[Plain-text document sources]
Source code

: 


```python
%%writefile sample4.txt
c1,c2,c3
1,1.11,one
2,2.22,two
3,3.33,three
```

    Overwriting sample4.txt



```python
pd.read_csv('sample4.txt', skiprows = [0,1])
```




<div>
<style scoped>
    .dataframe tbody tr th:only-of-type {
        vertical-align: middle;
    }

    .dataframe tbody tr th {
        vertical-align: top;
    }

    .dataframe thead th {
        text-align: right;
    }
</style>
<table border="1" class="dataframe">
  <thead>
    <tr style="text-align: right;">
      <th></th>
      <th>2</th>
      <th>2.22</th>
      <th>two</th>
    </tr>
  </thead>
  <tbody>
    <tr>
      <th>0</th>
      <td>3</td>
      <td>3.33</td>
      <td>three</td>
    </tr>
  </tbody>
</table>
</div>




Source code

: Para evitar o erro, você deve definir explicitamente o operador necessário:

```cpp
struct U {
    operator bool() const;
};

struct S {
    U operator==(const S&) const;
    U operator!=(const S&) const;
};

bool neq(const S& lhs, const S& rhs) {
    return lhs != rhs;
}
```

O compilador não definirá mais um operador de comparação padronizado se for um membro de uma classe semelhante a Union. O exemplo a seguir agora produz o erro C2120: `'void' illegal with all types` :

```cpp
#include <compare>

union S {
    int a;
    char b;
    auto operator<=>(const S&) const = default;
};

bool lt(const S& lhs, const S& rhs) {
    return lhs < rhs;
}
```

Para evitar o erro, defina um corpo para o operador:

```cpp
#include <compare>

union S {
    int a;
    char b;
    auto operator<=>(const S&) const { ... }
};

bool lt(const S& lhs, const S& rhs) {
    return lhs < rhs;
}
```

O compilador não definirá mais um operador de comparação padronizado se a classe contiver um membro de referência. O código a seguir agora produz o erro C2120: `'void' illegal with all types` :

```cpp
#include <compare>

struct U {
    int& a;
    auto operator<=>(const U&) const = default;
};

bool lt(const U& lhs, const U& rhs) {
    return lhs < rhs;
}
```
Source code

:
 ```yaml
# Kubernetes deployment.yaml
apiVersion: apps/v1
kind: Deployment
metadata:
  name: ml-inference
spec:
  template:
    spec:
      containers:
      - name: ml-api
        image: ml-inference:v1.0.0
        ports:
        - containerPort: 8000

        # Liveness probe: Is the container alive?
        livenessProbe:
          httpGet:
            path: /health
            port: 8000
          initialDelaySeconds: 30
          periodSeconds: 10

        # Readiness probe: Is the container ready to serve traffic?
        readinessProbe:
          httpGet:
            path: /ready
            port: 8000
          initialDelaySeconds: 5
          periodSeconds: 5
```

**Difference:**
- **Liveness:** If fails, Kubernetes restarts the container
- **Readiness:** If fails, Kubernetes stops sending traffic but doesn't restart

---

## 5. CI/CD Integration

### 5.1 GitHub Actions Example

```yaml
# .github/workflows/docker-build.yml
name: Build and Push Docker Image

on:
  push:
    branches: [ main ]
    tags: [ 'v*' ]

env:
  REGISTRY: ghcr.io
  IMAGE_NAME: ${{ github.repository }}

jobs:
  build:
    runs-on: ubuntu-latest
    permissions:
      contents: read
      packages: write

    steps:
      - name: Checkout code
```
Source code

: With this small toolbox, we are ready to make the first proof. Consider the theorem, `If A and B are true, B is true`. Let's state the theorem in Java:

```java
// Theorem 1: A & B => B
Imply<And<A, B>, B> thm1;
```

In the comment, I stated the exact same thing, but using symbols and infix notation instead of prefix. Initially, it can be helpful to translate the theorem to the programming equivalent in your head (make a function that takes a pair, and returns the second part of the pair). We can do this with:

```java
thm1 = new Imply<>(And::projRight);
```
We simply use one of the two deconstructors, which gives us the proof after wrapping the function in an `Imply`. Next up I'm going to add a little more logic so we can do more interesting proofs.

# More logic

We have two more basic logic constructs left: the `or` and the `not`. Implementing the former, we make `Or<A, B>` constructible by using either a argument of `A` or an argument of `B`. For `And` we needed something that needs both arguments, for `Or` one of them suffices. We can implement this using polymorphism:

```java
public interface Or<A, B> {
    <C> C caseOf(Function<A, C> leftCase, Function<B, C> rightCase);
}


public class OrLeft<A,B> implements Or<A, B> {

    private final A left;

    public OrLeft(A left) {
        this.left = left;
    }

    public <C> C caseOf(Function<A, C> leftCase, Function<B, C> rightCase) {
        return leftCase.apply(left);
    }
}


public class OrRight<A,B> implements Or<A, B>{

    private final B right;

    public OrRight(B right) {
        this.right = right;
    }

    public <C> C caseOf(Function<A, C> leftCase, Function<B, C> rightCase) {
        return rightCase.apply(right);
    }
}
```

▶ **TASK INSTRUCTIONS**
Line by line, retype the data exactly as written.

▶ **SOLUTION TO THIS EXERCISE**
Source code

: 


```python
%%writefile sample4.txt
c1,c2,c3
1,1.11,one
2,2.22,two
3,3.33,three
```

    Overwriting sample4.txt



```python
pd.read_csv('sample4.txt', skiprows = [0,1])
```




<div>
<style scoped>
    .dataframe tbody tr th:only-of-type {
        vertical-align: middle;
    }

    .dataframe tbody tr th {
        vertical-align: top;
    }

    .dataframe thead th {
        text-align: right;
    }
</style>
<table border="1" class="dataframe">
  <thead>
    <tr style="text-align: right;">
      <th></th>
      <th>2</th>
      <th>2.22</th>
      <th>two</th>
    </tr>
  </thead>
  <tbody>
    <tr>
      <th>0</th>
      <td>3</td>
      <td>3.33</td>
      <td>three</td>
    </tr>
  </tbody>
</table>
</div>




Source code

: Para evitar o erro, você deve definir explicitamente o operador necessário:

```cpp
struct U {
    operator bool() const;
};

struct S {
    U operator==(const S&) const;
    U operator!=(const S&) const;
};

bool neq(const S& lhs, const S& rhs) {
    return lhs != rhs;
}
```

O compilador não definirá mais um operador de comparação padronizado se for um membro de uma classe semelhante a Union. O exemplo a seguir agora produz o erro C2120: `'void' illegal with all types` :

```cpp
#include <compare>

union S {
    int a;
    char b;
    auto operator<=>(const S&) const = default;
};

bool lt(const S& lhs, const S& rhs) {
    return lhs < rhs;
}
```

Para evitar o erro, defina um corpo para o operador:

```cpp
#include <compare>

union S {
    int a;
    char b;
    auto operator<=>(const S&) const { ... }
};

bool lt(const S& lhs, const S& rhs) {
    return lhs < rhs;
}
```

O compilador não definirá mais um operador de comparação padronizado se a classe contiver um membro de referência. O código a seguir agora produz o erro C2120: `'void' illegal with all types` :

```cpp
#include <compare>

struct U {
    int& a;
    auto operator<=>(const U&) const = default;
};

bool lt(const U& lhs, const U& rhs) {
    return lhs < rhs;
}
```
Source code

:
 ```yaml
# Kubernetes deployment.yaml
apiVersion: apps/v1
kind: Deployment
metadata:
  name: ml-inference
spec:
  template:
    spec:
      containers:
      - name: ml-api
        image: ml-inference:v1.0.0
        ports:
        - containerPort: 8000

        # Liveness probe: Is the container alive?
        livenessProbe:
          httpGet:
            path: /health
            port: 8000
          initialDelaySeconds: 30
          periodSeconds: 10

        # Readiness probe: Is the container ready to serve traffic?
        readinessProbe:
          httpGet:
            path: /ready
            port: 8000
          initialDelaySeconds: 5
          periodSeconds: 5
```

**Difference:**
- **Liveness:** If fails, Kubernetes restarts the container
- **Readiness:** If fails, Kubernetes stops sending traffic but doesn't restart

---

## 5. CI/CD Integration

### 5.1 GitHub Actions Example

```yaml
# .github/workflows/docker-build.yml
name: Build and Push Docker Image

on:
  push:
    branches: [ main ]
    tags: [ 'v*' ]

env:
  REGISTRY: ghcr.io
  IMAGE_NAME: ${{ github.repository }}

jobs:
  build:
    runs-on: ubuntu-latest
    permissions:
      contents: read
      packages: write

    steps:
      - name: Checkout code
```
Source code

: With this small toolbox, we are ready to make the first proof. Consider the theorem, `If A and B are true, B is true`. Let's state the theorem in Java:

```java
// Theorem 1: A & B => B
Imply<And<A, B>, B> thm1;
```

In the comment, I stated the exact same thing, but using symbols and infix notation instead of prefix. Initially, it can be helpful to translate the theorem to the programming equivalent in your head (make a function that takes a pair, and returns the second part of the pair). We can do this with:

```java
thm1 = new Imply<>(And::projRight);
```
We simply use one of the two deconstructors, which gives us the proof after wrapping the function in an `Imply`. Next up I'm going to add a little more logic so we can do more interesting proofs.

# More logic

We have two more basic logic constructs left: the `or` and the `not`. Implementing the former, we make `Or<A, B>` constructible by using either a argument of `A` or an argument of `B`. For `And` we needed something that needs both arguments, for `Or` one of them suffices. We can implement this using polymorphism:

```java
public interface Or<A, B> {
    <C> C caseOf(Function<A, C> leftCase, Function<B, C> rightCase);
}


public class OrLeft<A,B> implements Or<A, B> {

    private final A left;

    public OrLeft(A left) {
        this.left = left;
    }

    public <C> C caseOf(Function<A, C> leftCase, Function<B, C> rightCase) {
        return leftCase.apply(left);
    }
}


public class OrRight<A,B> implements Or<A, B>{

    private final B right;

    public OrRight(B right) {
        this.right = right;
    }

    public <C> C caseOf(Function<A, C> leftCase, Function<B, C> rightCase) {
        return rightCase.apply(right);
    }
}
```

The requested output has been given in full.